WHAT IS EXPECTED: From the material below, give the number of lines that hold the string "srcChar" and nothing further.

THE DATA:

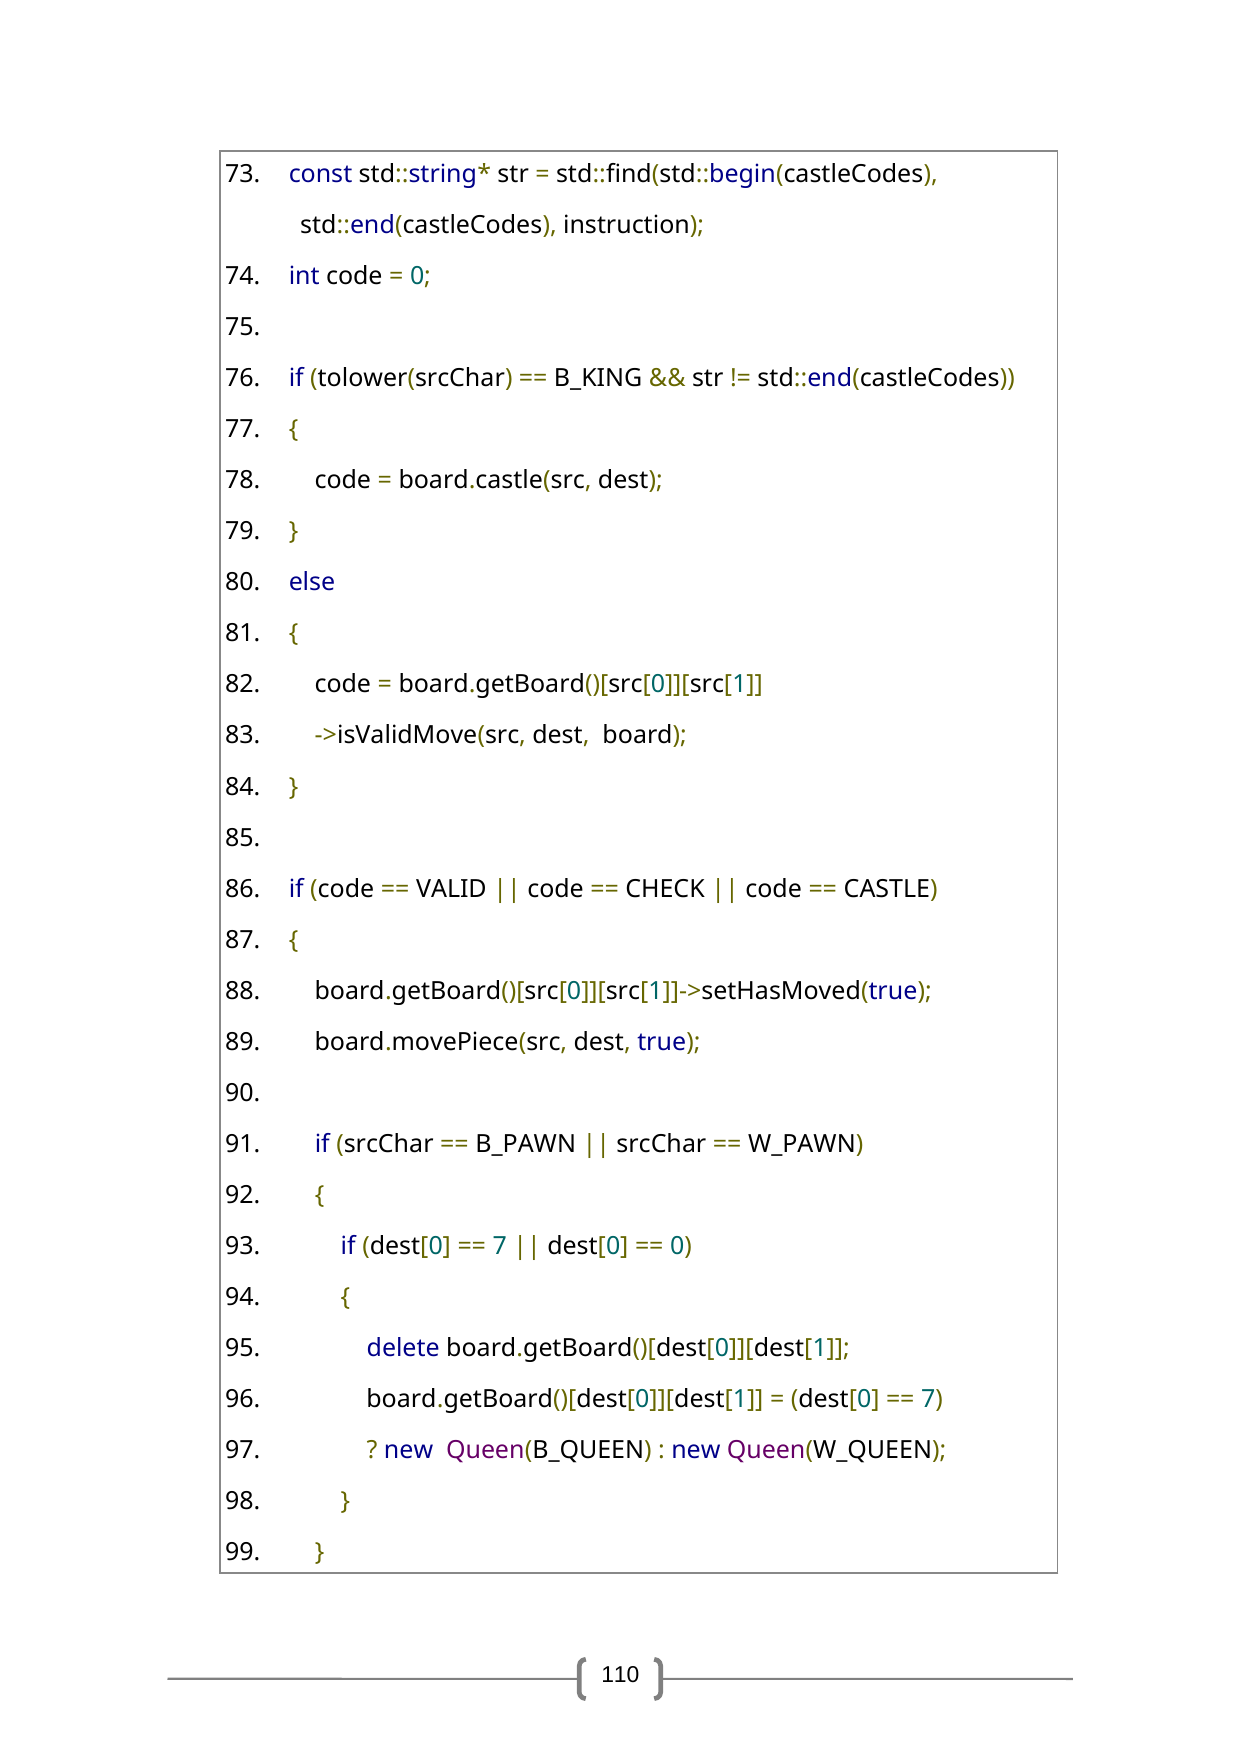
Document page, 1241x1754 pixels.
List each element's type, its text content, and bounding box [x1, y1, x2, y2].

list ? new Queen(B_QUEEN) : new Queen(W_QUEEN); [221, 1426, 1057, 1466]
list { [221, 1171, 1057, 1211]
list int code = 0; [221, 252, 1057, 292]
list code = board.getBoard()[src[0]][src[1]] [221, 660, 1057, 700]
list { [221, 1273, 1057, 1313]
list board.movePiece(src, dest, true); [221, 1018, 1057, 1057]
list board.getBoard()[src[0]][src[1]]->setHasMoved(true); [221, 967, 1057, 1006]
list const std::string* str = std::find(std::begin(castleCodes), std::end(castleCodes), instruction); [221, 152, 1057, 241]
list delete board.getBoard()[dest[0]][dest[1]]; [221, 1324, 1057, 1364]
list { [221, 916, 1057, 955]
list ->isValidMove(src, dest, board); [221, 711, 1057, 751]
list code = board.castle(src, dest); [221, 456, 1057, 496]
list { [221, 609, 1057, 649]
list { [221, 405, 1057, 445]
list } [221, 762, 1057, 802]
list if (code == VALID || code == CHECK || code == CASTLE) [221, 864, 1057, 904]
list } [221, 1477, 1057, 1517]
list board.getBoard()[dest[0]][dest[1]] = (dest[0] == 7) [221, 1375, 1057, 1415]
list } [221, 507, 1057, 547]
list if (tolower(srcChar) == B_KING && str != std::end(castleCodes)) [221, 354, 1057, 394]
list if (srcChar == B_PAWN || srcChar == W_PAWN) [221, 1120, 1057, 1159]
list if (dest[0] == 7 || dest[0] == 0) [221, 1222, 1057, 1262]
list else [221, 558, 1057, 598]
list } [221, 1528, 1057, 1572]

ANSWER SPACE: 2